02 - Heat 1 tablespoon olive oil in a large skillet over medium heat. Add the sliced onions and diced bell pepper, sautéing for 3 minutes until softened.
03 - Add the sliced zucchini and halved green beans to the skillet. Cook for an additional 3 minutes.
04 - Push vegetables to one side of the skillet. Add remaining olive oil and drained potatoes. Cook for 5 to 6 minutes, turning occasionally, until potatoes develop a golden, crisp exterior.
05 - Stir in minced garlic, smoked paprika, and dried thyme. Cook for 1 minute until aromatic.

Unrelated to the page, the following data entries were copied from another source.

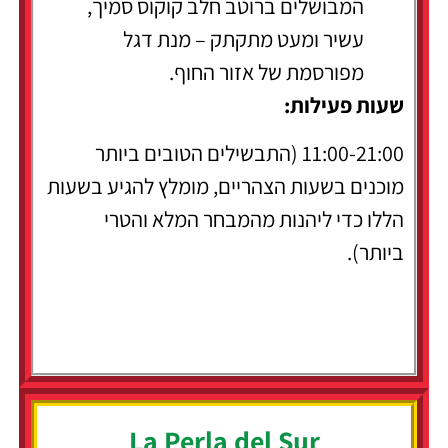
המבושלים ברוטב חלב קוקוס סמיך,
עשיר ומעט מתקתק – מנת דגל
מפורסמת של אזור החוף.
שעות פעילות:
11:00-21:00 (התבשילים הטובים ביותר
מוכנים בשעות הצהריים, מומלץ להגיע בשעות
הללו כדי ליהנות מהמבחר המלא והטרי
ביותר).
La Perla del Sur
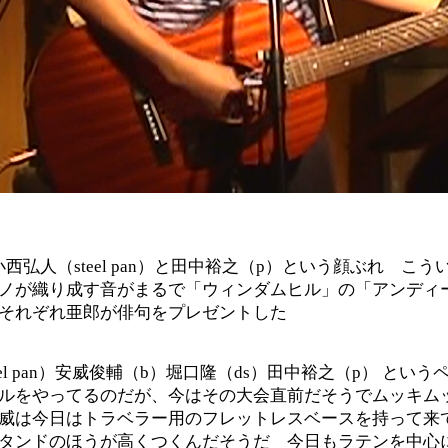
西弘人（steel pan）と田中裕之（p）という顔ぶれ こ
ノが織り成す音がまるで「ウィンダムヒル」の「アンディ
それぞれ亜郎が俳句をプレゼントした
el pan）安威俊輔（b）堀口隆（ds）田中裕之（p） とい
ルをやってるのだが、今はその大会直前だそうでムッキム
威は今日はトラベラー用のフレットレスベースを持って来
タンドのほうが高くつくんだそうだ 今日もラテンを中心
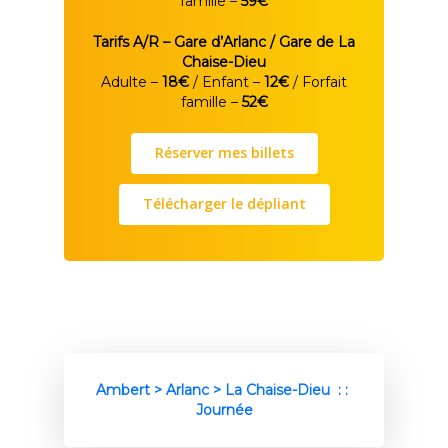
famille –
59€
Tarifs A/R – Gare d’Arlanc / Gare de La
Chaise-Dieu
Adulte –
18€
/ Enfant –
12€
/ Forfait
famille –
52€
Réserver mes billets
Télécharger le dépliant
Ambert > Arlanc > La Chaise-Dieu : :
Journée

06 - Gently fold salmon pieces into the skillet. Season with salt and pepper, cover, and cook for 4 to 5 minutes, turning once, until salmon is just cooked through.
07 - Remove skillet from heat. Squeeze lemon wedges over the contents and sprinkle with chopped fresh parsley.
08 - Serve immediately, optionally garnished with additional lemon wedges.

# Expert tips:

01 -
  • Hearty and balanced with protein and vegetables
  • One-pan cleanup for convenience
02 -
  • This meal is both dairy-free and gluten-free when prepared as listed.
  • The recipe easily doubles for family meals.
03 -
  • Use a nonstick skillet for best browning and easy cleanup.
  • Prep all vegetables ahead for quick assembly when cooking.